Guildhall

Guildhall London

Guildhall, in the City of London is located right at the heart of the City, lying just off Basinghall Street and Gresham Street. It is used as the administrative and ceremonial centre of the City, although the Hall itself is only used for the City’s ceremonial functions such as, for example the Lord Mayor’s Dinner held each November and also providing marvellous venues for private dinners, lunches, receptions and presentations, the list is endless. The day to day business of the Corporation of London however, is now carried out from within the modern office block situated behind the Hall.

The only stone structure in London to survive the Great Fire of London in 1666, which had no religious connections, it contains other historic interiors, including the large medieval crypt, the porch and the old library.

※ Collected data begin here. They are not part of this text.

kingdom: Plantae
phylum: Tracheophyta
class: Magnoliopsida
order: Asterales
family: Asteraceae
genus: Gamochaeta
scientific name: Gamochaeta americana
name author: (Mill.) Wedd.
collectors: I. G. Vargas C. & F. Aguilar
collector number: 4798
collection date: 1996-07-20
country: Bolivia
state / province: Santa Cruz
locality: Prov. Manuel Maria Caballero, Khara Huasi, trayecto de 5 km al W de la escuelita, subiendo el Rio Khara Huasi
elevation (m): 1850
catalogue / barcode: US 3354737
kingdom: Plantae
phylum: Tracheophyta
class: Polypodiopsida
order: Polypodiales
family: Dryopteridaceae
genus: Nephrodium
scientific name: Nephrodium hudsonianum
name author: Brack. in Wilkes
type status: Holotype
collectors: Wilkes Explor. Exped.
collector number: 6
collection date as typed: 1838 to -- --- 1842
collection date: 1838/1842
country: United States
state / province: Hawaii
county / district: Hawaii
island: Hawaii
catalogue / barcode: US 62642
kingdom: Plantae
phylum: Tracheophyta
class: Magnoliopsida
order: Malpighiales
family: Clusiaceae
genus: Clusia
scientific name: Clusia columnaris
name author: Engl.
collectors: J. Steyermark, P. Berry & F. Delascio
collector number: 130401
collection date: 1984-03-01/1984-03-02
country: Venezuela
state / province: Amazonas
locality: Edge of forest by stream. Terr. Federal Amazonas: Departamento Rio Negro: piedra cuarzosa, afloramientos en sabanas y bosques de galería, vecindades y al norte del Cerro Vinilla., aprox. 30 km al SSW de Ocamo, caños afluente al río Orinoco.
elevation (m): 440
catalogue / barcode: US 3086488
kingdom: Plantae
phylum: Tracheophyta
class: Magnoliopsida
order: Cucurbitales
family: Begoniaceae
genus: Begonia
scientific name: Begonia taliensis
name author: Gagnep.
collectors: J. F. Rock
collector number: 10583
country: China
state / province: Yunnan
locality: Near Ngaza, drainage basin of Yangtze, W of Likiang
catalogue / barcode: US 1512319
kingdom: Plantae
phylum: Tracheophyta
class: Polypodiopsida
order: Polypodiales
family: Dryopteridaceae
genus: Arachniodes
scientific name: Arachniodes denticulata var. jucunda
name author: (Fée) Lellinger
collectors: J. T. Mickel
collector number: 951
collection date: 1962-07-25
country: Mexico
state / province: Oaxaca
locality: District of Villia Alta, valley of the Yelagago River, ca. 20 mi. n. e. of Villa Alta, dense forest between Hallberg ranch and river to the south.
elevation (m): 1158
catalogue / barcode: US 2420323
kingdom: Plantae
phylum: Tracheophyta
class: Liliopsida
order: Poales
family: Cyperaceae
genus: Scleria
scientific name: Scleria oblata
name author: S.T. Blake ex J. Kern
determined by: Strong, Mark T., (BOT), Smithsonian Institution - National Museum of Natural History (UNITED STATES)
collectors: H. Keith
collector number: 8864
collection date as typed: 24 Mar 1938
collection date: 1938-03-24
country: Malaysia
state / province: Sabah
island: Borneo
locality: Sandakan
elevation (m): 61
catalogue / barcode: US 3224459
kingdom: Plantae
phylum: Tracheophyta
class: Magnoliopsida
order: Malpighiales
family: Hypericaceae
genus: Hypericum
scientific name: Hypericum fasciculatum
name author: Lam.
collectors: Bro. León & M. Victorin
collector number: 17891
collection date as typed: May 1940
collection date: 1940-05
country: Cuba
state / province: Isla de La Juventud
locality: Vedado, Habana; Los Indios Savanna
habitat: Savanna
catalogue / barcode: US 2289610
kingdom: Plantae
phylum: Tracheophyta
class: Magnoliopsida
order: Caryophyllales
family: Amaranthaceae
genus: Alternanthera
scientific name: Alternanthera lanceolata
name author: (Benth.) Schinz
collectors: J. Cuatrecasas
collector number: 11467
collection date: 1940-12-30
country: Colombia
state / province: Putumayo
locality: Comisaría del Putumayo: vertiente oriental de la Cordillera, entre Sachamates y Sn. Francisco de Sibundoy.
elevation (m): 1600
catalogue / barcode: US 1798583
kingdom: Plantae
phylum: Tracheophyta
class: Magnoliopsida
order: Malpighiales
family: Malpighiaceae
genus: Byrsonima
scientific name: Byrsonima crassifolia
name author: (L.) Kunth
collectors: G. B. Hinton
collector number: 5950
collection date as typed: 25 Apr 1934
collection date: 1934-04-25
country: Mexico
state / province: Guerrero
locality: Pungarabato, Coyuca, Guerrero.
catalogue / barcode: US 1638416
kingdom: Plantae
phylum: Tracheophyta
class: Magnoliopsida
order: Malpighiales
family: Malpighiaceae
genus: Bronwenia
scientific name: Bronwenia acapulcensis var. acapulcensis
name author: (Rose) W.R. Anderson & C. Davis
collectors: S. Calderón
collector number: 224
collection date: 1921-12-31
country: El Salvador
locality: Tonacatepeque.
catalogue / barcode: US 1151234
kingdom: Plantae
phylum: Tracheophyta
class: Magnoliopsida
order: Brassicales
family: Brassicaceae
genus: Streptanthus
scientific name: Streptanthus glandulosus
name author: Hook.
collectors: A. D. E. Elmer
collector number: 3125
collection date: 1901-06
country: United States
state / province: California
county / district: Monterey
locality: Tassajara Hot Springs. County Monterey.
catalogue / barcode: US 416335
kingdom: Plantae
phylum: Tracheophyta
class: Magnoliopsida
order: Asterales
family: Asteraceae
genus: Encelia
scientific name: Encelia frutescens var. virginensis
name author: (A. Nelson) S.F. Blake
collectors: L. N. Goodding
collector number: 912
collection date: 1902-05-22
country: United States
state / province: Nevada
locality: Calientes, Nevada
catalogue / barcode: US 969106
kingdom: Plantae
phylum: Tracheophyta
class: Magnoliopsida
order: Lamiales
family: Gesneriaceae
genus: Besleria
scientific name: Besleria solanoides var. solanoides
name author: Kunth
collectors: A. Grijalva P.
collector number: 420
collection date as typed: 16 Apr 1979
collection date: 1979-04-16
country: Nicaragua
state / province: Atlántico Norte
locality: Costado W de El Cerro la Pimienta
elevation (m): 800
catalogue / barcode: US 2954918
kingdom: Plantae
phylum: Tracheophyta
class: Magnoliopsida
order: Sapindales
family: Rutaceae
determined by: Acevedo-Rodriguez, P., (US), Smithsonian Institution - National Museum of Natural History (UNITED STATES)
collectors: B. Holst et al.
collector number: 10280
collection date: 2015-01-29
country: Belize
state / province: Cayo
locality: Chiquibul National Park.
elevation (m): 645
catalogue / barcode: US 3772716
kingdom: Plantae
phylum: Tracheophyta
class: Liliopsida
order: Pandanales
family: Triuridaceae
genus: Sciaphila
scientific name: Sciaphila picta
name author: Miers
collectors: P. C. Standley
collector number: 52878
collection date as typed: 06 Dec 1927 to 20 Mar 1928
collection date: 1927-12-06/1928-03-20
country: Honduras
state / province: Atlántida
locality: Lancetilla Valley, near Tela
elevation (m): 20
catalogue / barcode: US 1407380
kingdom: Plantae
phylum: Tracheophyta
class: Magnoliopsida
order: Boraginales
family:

They are all being used as function rooms today.

However, it did not completely escape the Great Fire and the Grand Entrance, was added in 1788 by George Dance the Younger. Extensive restoration works undertaken by the City of London architect Sir Horace Jones, was completely destroyed on the night of 29/30 December 1940 during a German bombing raid and was restored in 1954 by Sir Giles Gilbert Scott.

Guildhall, had been constructed somewhere between the dates of 1411 and 1440. However, it is generally believed that some sort of structure had existed on the site since at least the reign of King Edward the Confessor and quite possibly even earlier, as the Saxon word ‘gild’ meant money or payment, therefore it follows that the ‘gild’ hall would have been where people went to pay their taxes.

During the days of the Roman occupation of Britain, it was the site of an amphitheatre, the partial remains of which can still be seen today, as they are on public display in the basement of the complex’s Art Gallery and the outline of the arena is marked on the paving in front of the exterior of the hall.

The Church of St Lawrence Jewry, makes up the southern side of the yard, the allignment of which appears to follow the elliptical form of the Roman amphitheatre below it.

Excavations at the entrance to the yard in the year 2000, brought to light the remains of a 13th century gatehouse, which had been sited directly above the southern entrance to the Roman amphitheatre, which may have influenced the positioning of both the Guildhall and the Church of St Lawrence Jewry.

There have been a number of trials conducted in the Great Hall, including those of: Lady Jane Grey, Guildford Dudley, Henry Howard, the Earl of Surrey Anne Askew, Sir Nicholas Throckmorton, Thomas Cranmer, Henry Peckham, John Daniel, John Felton (Catholic Martyr), Roderigo Lopez, Henry Garnet (in connection with the Gunpowder Plot) and Sir Gervase Helwys (in connection with the Overbury plot).

It contains memorials to William Pitt the Elder, William Pitt the Younger, Admiral Lord Nelson, the Duke of Wellington, William Beckford, and Winston Churchill. It also played a part in Jack Cade’s 1450 rebellion (a revolt which took place in 1450 during the reign of King Henry VI of England).

On 16 November 1848 Frederic Chopin gave his last public appearance on a concert platform here.

Guildhall itself and the adjacent historic interiors are open to the public during the annual London Open House weekend. The Clockmakers’ Museum and Guildhall Library, a public reference library with specialist collections on London, including material from the 11th century onwards, are also housed in the complex.